- YOUR GOAL: For each record below, give an exact transcription.
# # #
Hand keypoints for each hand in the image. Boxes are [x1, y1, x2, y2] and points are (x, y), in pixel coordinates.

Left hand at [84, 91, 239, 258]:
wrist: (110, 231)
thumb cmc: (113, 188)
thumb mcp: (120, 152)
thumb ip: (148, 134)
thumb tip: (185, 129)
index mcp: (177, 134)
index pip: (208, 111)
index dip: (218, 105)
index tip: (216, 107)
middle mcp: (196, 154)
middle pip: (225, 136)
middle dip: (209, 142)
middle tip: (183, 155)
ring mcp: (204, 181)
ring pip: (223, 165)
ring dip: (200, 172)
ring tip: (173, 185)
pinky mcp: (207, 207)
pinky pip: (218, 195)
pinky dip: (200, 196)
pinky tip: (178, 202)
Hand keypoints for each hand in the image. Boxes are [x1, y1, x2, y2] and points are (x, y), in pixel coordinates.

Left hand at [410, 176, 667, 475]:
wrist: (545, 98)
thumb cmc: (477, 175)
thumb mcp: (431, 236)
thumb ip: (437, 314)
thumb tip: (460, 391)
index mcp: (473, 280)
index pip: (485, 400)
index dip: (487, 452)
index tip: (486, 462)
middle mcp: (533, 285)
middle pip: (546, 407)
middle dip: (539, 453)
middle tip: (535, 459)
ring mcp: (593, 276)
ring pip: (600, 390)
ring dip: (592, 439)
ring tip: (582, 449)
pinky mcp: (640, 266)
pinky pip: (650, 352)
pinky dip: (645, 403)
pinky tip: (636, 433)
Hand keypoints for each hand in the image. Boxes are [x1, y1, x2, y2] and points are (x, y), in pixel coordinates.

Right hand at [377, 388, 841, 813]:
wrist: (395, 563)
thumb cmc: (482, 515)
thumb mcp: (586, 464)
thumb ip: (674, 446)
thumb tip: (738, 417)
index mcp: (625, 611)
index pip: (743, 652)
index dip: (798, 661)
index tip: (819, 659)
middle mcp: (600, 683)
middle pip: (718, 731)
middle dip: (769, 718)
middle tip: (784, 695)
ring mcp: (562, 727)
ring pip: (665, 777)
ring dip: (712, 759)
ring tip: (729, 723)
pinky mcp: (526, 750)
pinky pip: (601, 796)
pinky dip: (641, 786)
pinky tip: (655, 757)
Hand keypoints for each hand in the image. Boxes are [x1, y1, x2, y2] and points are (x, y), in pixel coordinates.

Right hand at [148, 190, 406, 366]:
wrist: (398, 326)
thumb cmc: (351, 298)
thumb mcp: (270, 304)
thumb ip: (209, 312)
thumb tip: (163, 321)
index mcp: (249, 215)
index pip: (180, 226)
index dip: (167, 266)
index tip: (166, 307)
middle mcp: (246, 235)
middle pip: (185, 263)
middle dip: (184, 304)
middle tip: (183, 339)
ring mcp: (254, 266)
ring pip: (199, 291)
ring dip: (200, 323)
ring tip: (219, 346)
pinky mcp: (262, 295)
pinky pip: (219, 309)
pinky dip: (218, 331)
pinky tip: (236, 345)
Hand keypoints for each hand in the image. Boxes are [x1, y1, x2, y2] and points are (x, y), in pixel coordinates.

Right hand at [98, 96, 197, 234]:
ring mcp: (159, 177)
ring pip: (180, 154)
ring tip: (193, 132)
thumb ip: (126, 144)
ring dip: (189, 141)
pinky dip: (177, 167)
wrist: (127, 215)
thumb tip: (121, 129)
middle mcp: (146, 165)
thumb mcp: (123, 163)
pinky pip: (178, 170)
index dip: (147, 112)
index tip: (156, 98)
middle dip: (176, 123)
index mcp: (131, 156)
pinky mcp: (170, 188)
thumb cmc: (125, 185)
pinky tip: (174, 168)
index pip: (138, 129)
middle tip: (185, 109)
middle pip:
# # #
- RESULT:
Hand keypoints for each hand in the image. Boxes are [x1, y1, x2, y2] and points are (x, y), in pixel coordinates.

Left hand at [84, 91, 239, 258]:
wrist: (110, 231)
thumb cmc: (113, 188)
thumb mcp: (120, 152)
thumb ip: (148, 134)
thumb tip: (185, 129)
index mcp: (177, 134)
index pip: (208, 111)
index dip: (218, 105)
index tip: (216, 107)
middle mcp: (196, 154)
middle pip: (225, 136)
middle dip: (209, 142)
middle tip: (183, 155)
ring mcp: (204, 181)
ring pip: (223, 165)
ring dip: (200, 172)
ring tip: (173, 185)
pinky mcp: (207, 207)
pinky pip: (218, 195)
pinky dip: (200, 196)
pinky tip: (178, 202)
Hand keypoints for each hand in the image. Boxes are [x1, y1, x2, y2] and points are (x, y), in pixel coordinates.

Left hand at [410, 176, 667, 475]:
wrist: (545, 98)
thumb cmc: (477, 175)
thumb mcp: (431, 236)
thumb ip: (437, 314)
thumb tip: (460, 391)
index mcp: (473, 280)
index pip: (485, 400)
index dip: (487, 452)
index tip: (486, 462)
middle mcp: (533, 285)
middle pip: (546, 407)
middle dip: (539, 453)
middle tip: (535, 459)
ring mcp: (593, 276)
ring pip: (600, 390)
ring dip: (592, 439)
ring tip: (582, 449)
pinky mcp: (640, 266)
pinky pip: (650, 352)
pinky dip: (645, 403)
pinky tip: (636, 433)
Hand keypoints for each hand in the image. Boxes are [x1, y1, x2, y2] and points are (x, y), in pixel coordinates.

Right hand at [377, 388, 841, 813]:
wrist: (395, 563)
thumb cmc: (482, 515)
thumb mcp: (586, 464)
thumb ip: (674, 446)
thumb tip: (738, 417)
index mcp: (625, 611)
index pip: (743, 652)
index dip: (798, 661)
index tip: (819, 659)
middle mcp: (600, 683)
middle pip: (718, 731)
middle dip: (769, 718)
middle tip: (784, 695)
ring mcp: (562, 727)
ring pip: (665, 777)
ring dip: (712, 759)
ring tip: (729, 723)
pinky mcp: (526, 750)
pinky pip: (601, 796)
pinky dip: (641, 786)
pinky tip: (655, 757)
Hand keypoints for each hand in the image. Boxes are [x1, y1, x2, y2] and points are (x, y), in pixel coordinates.

Right hand at [148, 190, 406, 366]:
wrist: (398, 326)
thumb cmc: (351, 298)
thumb mcp: (270, 304)
thumb ip: (209, 312)
thumb tip: (163, 321)
index mcp: (249, 215)
index pip: (180, 226)
index dip: (167, 266)
index tip: (166, 307)
middle mcp: (246, 235)
middle pip: (185, 263)
middle dip: (184, 304)
middle tip: (183, 339)
ring mcp: (254, 266)
ring pip: (199, 291)
ring dip: (200, 323)
ring tip: (219, 346)
pinky mcp: (262, 295)
pinky pip: (219, 309)
pinky dip: (218, 331)
pinky tip: (236, 345)
Hand keypoints for each hand in the image. Boxes are [x1, y1, x2, y2] and points are (x, y), in pixel coordinates.

Right hand at [98, 96, 197, 234]:
ring mcp: (159, 177)
ring pip: (180, 154)
ring tip: (193, 132)
thumb ip: (126, 144)
ring dip: (189, 141)
pinky dip: (177, 167)
wrist: (127, 215)
thumb tip: (121, 129)
middle mcp: (146, 165)
thumb mcp: (123, 163)
pinky pip: (178, 170)
index dip: (147, 112)
index tip: (156, 98)
middle dip: (176, 123)
index mcp: (131, 156)
pinky mcp: (170, 188)
thumb cmc: (125, 185)
pinky tip: (174, 168)
index pip: (138, 129)
middle tip: (185, 109)
middle pip:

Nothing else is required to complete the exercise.